__YOUR GOAL__: Pick out every line below that contains the word "Voivodeship", and treat uppercase and lowercase as different when matching.

*** GIVEN DATA

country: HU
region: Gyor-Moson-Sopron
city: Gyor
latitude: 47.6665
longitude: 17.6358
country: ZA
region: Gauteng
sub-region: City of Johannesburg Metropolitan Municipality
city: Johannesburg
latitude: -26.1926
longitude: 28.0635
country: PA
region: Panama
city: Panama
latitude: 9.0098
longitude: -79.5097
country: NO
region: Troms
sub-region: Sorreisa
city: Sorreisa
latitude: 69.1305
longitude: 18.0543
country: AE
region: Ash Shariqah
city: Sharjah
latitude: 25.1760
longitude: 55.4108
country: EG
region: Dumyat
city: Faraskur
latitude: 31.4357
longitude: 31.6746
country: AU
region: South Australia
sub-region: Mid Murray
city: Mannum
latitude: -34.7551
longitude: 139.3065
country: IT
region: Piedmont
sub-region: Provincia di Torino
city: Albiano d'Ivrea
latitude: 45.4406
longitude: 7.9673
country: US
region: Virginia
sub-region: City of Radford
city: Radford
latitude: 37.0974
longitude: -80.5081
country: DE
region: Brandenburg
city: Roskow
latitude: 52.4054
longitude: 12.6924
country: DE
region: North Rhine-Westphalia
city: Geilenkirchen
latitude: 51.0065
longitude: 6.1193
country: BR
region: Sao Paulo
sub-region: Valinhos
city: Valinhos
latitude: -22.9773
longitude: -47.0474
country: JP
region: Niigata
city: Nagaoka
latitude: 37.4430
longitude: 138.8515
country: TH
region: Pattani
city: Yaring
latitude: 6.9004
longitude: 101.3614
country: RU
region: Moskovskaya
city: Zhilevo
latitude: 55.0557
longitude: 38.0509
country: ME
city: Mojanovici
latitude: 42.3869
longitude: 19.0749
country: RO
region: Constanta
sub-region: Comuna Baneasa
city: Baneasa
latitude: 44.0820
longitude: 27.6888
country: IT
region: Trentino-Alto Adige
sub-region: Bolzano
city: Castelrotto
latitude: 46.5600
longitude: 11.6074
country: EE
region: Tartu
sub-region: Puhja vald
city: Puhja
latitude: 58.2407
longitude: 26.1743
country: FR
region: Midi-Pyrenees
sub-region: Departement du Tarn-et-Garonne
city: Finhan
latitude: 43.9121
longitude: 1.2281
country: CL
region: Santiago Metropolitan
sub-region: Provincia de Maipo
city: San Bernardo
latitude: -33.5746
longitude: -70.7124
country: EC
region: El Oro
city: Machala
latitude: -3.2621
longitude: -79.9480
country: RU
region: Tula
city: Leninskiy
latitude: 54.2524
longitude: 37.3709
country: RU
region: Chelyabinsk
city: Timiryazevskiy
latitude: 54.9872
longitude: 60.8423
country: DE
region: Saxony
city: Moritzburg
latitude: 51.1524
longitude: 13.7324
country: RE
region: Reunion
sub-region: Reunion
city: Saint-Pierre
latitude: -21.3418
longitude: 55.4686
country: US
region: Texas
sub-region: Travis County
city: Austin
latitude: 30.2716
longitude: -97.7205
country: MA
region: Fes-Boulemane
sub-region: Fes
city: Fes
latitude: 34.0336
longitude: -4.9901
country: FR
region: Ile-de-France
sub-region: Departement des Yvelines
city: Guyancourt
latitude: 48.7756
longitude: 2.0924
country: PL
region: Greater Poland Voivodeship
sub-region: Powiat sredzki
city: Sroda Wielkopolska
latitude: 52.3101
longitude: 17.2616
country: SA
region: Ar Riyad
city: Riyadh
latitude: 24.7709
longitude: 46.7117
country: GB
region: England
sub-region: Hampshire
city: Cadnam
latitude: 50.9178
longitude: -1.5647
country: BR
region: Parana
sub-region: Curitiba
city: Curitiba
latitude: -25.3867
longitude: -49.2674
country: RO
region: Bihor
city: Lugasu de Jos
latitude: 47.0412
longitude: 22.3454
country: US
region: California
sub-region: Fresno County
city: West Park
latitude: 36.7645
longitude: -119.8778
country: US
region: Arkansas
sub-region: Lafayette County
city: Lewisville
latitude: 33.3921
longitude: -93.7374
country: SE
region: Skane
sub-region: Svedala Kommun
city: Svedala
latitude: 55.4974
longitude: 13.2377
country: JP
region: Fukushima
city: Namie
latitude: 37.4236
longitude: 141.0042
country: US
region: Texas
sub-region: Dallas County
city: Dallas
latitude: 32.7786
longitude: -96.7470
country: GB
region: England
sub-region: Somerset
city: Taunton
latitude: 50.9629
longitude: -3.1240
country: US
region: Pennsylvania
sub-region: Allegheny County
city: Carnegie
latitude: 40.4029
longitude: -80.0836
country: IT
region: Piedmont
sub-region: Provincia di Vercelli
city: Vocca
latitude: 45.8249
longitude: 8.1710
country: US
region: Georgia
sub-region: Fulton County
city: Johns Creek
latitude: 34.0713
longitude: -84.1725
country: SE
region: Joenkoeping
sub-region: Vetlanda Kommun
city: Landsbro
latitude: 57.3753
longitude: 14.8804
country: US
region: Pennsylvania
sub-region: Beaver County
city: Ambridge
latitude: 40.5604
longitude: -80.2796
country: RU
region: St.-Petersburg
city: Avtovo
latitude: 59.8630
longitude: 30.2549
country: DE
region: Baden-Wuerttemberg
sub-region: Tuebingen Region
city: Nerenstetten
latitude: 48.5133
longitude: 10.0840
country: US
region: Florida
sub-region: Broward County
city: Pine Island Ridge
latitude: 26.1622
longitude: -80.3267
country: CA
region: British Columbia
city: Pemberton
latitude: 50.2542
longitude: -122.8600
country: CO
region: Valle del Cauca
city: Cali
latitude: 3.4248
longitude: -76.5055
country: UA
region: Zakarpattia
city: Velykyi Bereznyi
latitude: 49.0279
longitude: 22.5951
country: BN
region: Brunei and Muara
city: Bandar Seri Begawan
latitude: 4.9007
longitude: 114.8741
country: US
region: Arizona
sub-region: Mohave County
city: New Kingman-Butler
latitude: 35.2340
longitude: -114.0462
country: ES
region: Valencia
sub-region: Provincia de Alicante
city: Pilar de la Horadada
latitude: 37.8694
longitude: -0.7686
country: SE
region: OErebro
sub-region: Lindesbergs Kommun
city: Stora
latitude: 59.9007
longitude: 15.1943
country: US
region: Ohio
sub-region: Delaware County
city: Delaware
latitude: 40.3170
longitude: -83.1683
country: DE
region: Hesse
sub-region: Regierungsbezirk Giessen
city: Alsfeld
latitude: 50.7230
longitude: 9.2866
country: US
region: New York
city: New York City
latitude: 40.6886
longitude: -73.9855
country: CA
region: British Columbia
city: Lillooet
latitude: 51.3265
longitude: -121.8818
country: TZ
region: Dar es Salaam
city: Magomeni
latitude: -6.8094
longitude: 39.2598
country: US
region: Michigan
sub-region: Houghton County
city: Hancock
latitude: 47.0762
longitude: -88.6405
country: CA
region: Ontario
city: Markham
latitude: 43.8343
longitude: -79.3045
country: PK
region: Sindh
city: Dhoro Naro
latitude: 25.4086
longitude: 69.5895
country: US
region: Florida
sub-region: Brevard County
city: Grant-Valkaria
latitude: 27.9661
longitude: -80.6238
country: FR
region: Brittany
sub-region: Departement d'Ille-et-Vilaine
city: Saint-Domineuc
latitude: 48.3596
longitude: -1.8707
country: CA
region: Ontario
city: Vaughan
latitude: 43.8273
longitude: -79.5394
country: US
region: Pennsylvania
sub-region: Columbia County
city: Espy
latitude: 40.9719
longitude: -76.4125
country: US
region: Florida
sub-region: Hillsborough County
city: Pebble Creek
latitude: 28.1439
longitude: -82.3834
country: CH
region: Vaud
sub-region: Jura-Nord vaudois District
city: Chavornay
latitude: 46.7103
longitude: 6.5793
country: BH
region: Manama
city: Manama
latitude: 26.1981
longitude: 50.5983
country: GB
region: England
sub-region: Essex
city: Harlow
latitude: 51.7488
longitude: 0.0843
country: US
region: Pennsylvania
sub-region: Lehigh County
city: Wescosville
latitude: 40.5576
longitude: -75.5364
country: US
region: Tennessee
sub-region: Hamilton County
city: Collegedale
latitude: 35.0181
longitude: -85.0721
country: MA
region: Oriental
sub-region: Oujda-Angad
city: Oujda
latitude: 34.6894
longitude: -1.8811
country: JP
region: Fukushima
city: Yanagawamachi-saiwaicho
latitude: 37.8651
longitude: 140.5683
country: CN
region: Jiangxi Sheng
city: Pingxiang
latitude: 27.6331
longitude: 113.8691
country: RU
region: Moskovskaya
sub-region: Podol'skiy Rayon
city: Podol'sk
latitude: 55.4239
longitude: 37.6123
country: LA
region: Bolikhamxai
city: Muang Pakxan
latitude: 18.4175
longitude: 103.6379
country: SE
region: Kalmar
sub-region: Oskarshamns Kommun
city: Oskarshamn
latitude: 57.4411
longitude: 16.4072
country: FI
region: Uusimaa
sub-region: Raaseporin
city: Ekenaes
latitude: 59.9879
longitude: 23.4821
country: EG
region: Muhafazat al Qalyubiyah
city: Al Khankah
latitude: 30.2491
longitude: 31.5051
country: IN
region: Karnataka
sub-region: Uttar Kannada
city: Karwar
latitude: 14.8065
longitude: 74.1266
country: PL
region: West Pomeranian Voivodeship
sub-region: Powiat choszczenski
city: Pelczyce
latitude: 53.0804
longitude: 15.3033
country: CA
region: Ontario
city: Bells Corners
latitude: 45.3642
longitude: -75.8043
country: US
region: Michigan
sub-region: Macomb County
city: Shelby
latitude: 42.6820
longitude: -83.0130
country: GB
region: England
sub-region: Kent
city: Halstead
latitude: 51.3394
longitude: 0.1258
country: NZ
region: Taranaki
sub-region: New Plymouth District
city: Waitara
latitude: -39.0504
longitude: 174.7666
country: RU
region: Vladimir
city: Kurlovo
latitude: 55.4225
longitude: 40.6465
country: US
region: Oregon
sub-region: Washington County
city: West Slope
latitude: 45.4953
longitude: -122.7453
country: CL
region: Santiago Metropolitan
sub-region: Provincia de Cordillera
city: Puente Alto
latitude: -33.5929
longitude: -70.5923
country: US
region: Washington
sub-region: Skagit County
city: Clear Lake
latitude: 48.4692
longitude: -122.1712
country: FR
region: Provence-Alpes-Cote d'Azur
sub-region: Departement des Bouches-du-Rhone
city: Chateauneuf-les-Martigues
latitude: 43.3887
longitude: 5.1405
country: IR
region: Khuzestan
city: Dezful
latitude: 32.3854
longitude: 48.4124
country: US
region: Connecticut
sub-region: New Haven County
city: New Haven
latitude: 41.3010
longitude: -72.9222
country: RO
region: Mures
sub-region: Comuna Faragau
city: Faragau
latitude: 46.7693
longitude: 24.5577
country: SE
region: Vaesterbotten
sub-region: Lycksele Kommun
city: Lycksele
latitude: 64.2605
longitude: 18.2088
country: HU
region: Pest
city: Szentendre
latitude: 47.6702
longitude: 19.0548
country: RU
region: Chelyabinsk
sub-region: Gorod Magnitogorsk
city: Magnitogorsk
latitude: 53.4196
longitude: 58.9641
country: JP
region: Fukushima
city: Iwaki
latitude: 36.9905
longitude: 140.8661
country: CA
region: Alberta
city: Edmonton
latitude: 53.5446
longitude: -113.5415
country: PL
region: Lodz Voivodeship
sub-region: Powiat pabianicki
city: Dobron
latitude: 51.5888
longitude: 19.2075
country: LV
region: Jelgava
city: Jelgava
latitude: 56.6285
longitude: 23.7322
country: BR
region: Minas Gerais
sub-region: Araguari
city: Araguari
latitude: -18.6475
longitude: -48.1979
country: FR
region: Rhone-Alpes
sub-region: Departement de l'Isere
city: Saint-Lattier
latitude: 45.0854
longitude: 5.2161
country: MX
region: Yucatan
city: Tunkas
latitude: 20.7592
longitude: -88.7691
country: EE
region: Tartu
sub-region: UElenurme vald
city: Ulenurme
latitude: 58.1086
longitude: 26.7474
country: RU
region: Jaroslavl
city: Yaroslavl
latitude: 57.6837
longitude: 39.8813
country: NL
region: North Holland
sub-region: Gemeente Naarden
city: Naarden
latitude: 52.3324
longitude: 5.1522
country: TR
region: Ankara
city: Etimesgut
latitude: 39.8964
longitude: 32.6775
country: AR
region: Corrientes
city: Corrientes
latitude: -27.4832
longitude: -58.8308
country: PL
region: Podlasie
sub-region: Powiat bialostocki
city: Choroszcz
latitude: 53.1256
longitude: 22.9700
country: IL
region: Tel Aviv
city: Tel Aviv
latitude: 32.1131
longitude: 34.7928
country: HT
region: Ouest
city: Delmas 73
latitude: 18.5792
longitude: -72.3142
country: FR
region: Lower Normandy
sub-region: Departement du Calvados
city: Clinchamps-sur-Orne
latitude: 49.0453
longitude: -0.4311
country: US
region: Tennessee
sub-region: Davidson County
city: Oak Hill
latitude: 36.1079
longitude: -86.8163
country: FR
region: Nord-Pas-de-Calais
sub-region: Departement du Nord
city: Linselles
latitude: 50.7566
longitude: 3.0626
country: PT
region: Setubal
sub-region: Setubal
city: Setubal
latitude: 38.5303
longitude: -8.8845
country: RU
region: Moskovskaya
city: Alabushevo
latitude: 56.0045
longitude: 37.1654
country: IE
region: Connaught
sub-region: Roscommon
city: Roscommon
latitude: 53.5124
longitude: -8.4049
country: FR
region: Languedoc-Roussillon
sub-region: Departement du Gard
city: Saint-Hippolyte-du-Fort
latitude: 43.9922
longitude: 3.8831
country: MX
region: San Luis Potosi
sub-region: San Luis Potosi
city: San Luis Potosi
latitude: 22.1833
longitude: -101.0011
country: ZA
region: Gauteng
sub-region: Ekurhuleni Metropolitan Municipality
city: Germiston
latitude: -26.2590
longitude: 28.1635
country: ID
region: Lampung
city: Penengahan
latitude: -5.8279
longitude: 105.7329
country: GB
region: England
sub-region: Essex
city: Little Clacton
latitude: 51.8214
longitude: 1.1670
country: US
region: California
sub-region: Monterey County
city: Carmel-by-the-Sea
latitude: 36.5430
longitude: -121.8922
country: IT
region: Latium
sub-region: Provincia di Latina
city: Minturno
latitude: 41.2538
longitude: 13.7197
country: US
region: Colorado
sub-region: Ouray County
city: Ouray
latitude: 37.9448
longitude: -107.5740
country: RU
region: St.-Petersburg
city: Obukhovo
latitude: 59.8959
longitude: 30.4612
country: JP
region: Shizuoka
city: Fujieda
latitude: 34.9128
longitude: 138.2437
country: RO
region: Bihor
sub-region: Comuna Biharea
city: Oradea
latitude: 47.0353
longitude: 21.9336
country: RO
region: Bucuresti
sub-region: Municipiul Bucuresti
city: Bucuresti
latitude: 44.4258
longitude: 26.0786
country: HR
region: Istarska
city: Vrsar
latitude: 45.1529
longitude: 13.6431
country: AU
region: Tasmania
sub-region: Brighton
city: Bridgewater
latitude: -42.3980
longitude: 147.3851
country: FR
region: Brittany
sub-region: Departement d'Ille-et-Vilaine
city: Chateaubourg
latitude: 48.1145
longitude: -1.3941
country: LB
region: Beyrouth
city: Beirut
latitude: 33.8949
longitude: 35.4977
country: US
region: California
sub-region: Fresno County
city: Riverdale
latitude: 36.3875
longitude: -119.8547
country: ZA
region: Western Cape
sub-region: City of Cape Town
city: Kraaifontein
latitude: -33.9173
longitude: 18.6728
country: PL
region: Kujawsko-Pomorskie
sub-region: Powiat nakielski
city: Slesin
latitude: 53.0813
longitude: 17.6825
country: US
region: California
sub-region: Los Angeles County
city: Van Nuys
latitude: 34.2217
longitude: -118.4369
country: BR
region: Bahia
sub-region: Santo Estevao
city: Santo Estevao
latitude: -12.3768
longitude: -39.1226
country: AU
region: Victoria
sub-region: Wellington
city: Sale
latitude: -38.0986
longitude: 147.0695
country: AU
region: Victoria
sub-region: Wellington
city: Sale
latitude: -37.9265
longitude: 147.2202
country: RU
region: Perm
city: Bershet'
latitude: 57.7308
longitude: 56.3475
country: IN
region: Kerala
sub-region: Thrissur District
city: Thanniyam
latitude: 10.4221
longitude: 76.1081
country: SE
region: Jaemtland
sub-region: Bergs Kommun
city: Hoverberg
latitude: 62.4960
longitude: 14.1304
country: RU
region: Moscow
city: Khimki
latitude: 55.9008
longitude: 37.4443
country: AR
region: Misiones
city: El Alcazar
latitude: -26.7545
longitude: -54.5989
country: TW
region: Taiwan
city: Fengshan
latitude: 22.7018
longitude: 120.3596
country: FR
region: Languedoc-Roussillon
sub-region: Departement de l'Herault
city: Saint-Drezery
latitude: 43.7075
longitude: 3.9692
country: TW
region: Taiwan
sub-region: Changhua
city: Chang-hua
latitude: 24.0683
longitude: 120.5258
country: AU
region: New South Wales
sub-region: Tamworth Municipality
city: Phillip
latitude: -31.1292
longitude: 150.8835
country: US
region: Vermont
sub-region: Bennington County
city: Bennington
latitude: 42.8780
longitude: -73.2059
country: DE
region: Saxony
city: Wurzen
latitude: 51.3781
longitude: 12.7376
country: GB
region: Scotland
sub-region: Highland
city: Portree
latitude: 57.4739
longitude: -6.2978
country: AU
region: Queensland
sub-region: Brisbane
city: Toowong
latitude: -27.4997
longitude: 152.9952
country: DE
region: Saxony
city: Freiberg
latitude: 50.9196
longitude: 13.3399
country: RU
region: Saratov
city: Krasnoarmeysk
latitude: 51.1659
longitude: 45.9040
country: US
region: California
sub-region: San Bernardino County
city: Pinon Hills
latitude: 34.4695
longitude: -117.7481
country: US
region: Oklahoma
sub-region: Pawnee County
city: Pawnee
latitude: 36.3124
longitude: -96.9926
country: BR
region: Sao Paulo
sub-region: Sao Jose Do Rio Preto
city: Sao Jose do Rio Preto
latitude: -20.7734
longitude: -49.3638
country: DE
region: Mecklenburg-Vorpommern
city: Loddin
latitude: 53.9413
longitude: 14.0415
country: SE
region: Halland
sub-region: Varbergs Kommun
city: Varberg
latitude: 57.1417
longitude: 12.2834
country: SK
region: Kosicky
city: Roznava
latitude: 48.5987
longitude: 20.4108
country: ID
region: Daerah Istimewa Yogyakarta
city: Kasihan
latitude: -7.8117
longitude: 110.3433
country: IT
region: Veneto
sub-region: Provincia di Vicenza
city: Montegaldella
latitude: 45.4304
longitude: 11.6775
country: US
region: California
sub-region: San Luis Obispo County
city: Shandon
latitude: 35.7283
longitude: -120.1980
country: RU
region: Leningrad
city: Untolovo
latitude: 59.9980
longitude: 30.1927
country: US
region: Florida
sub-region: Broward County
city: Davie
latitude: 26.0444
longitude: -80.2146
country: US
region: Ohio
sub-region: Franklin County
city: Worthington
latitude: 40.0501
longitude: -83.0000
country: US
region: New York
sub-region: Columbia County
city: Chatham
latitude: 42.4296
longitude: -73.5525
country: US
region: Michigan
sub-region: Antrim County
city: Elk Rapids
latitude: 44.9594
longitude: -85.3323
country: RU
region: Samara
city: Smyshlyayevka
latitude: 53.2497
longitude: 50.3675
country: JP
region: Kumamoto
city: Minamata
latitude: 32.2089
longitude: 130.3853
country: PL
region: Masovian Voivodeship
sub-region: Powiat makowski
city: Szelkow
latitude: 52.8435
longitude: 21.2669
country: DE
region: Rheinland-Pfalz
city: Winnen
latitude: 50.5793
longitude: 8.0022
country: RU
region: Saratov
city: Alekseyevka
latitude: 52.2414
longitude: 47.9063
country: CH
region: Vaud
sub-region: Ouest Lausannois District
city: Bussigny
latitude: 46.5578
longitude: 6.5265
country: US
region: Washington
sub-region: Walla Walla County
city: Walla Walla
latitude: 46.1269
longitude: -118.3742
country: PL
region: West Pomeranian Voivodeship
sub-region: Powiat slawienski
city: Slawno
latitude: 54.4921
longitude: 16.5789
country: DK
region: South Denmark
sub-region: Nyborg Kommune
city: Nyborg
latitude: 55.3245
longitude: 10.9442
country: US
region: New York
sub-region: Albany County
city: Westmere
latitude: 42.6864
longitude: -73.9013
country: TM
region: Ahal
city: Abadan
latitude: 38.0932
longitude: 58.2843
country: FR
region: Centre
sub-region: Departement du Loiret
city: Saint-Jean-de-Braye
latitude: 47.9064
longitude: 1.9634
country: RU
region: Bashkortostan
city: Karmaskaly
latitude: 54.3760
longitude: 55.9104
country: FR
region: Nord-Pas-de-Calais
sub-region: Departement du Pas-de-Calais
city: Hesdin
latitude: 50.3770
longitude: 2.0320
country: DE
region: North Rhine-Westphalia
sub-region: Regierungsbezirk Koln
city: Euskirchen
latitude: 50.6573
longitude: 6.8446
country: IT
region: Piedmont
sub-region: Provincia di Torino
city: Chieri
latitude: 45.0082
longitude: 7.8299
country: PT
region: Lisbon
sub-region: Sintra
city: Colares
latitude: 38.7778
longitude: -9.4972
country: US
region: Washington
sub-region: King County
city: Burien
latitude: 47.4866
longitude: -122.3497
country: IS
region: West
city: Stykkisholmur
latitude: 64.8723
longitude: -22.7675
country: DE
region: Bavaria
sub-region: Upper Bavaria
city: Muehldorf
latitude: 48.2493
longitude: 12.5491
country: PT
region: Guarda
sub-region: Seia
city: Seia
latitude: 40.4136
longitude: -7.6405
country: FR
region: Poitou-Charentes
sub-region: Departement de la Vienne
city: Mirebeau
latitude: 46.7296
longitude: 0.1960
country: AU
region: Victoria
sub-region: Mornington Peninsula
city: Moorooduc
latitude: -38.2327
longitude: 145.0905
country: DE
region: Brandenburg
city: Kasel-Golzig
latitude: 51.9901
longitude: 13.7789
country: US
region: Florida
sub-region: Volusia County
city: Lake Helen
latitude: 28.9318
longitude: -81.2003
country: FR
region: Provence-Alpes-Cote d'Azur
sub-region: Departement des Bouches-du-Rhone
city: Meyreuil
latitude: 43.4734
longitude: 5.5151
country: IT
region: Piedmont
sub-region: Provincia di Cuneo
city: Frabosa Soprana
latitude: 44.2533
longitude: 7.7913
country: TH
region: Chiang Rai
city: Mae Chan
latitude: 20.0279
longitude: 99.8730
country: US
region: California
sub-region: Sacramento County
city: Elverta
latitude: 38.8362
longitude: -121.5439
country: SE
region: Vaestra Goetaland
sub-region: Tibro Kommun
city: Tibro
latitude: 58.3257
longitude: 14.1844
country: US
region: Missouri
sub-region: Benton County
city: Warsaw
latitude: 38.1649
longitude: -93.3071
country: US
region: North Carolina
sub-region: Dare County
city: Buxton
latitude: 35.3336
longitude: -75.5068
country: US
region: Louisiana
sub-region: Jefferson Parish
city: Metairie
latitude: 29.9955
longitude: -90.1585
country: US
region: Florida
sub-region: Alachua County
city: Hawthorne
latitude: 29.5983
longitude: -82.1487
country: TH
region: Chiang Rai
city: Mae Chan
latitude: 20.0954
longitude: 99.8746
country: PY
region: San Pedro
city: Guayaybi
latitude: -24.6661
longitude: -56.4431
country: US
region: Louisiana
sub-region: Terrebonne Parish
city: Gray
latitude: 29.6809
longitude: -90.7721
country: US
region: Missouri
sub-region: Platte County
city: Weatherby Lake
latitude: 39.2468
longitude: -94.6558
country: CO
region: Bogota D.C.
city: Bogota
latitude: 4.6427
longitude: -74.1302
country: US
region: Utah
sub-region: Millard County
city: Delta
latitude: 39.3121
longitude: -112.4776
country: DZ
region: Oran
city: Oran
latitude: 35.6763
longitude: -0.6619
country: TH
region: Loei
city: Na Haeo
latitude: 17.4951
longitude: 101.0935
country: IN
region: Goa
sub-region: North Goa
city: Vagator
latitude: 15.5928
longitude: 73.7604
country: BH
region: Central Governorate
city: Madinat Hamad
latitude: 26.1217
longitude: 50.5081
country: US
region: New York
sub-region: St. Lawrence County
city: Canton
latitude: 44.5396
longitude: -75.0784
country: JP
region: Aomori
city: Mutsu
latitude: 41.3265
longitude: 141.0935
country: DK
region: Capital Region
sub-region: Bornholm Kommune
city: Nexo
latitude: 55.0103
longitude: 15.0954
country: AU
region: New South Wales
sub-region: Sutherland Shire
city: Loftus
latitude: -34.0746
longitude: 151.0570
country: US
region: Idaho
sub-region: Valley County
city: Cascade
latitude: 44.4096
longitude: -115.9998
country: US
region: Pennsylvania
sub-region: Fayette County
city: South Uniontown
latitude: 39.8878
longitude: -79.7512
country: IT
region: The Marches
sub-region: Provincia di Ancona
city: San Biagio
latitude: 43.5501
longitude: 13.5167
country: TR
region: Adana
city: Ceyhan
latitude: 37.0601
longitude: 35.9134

******

__RESULT__:
region: Greater Poland Voivodeship
region: West Pomeranian Voivodeship
region: Lodz Voivodeship
region: Masovian Voivodeship
region: West Pomeranian Voivodeship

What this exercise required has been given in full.